The main issue preoccupying Spotify shareholders in recent years has been growth. How quickly is the $60 billion company signing up new customers, and how much will they pay? Ek’s expectations for the year ahead, released on Wednesday, proved disappointing.
The recent surge in subscribers, probably aided by pandemic lockdowns, will slow. Spotify envisages having 178 million paying users by the end of 2021, using the midpoint of its forecast range. That implies signing up 23 million net new users; well below the 31 million the company gained last year. Ek’s revenue forecast, again using the midpoint, is 4% lower than the median analyst estimate compiled by Refinitiv. Spotify’s share price duly fell 8% on Wednesday morning, though it’s still more than doubled in the past year.

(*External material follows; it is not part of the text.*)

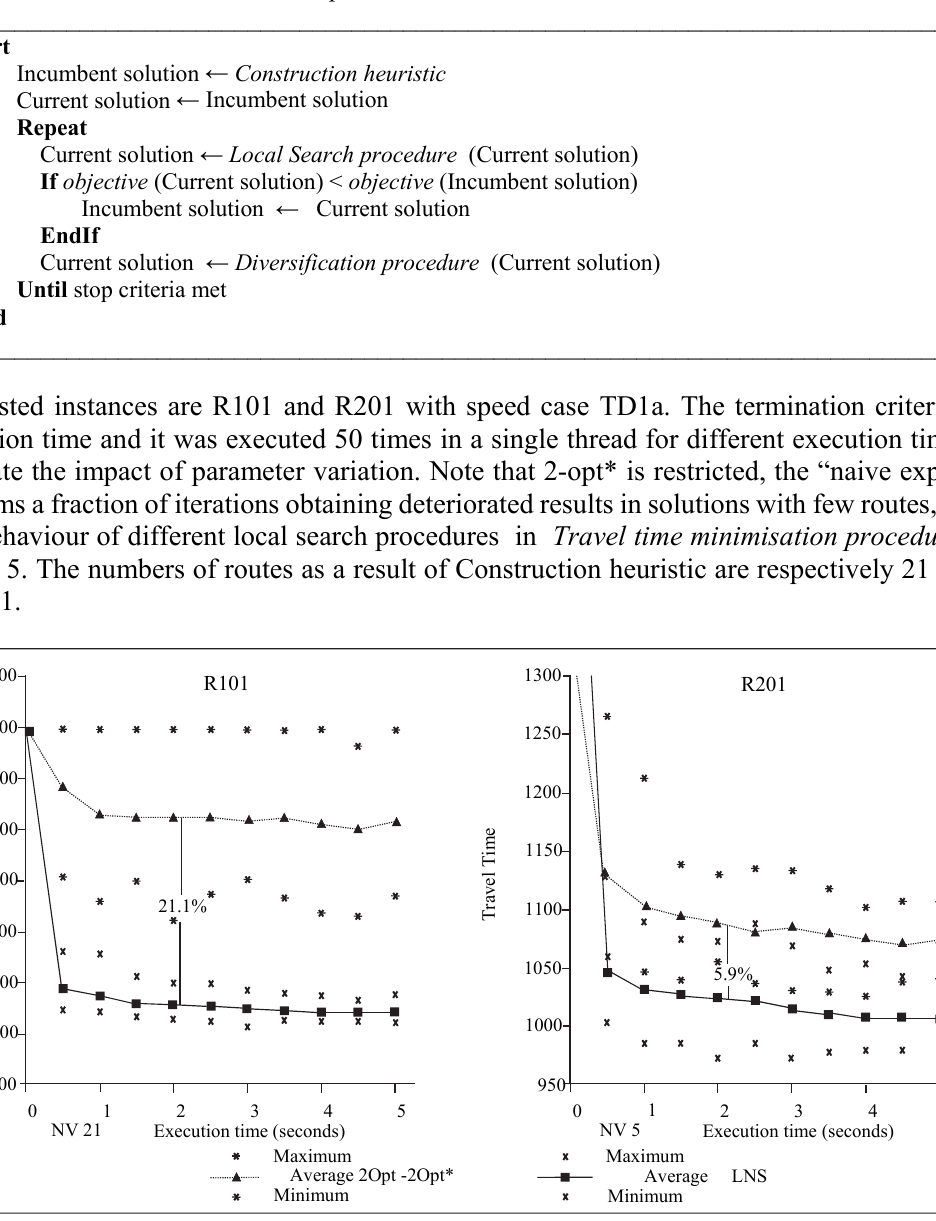
Algorithm 4: Travel time minimisation procedure 2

Focusing on user growth obscures a bigger problem: costs are growing roughly as fast as revenue, ensuring profitability remains a distant dream. Based on Ek’s 2021 expectations, direct expenses like song royalties will consume about three-quarters of revenue, while marketing and overheads will be between 27% and 28% of sales, pushing the company into another operating loss. That’s basically the same picture as 2018, when Spotify listed its shares in New York.
The lack of progress on slashing licencing costs and other expenses doesn’t seem to have bothered investors so far. Back in February 2019, the median analyst forecast envisaged an operating profit this year, according to Refinitiv data. Now, based on Ek’s guidance, the company could lose as much 300 million euros.
Yet that dynamic cannot last indefinitely. There’s limited value in signing up millions of new users if the company doesn’t reap any financial benefits from being bigger. Investors have so far ignored that central tension by focusing almost exclusively on the top line. Perhaps as growth slows, Spotify’s underlying cost problems will finally get the airing they deserve.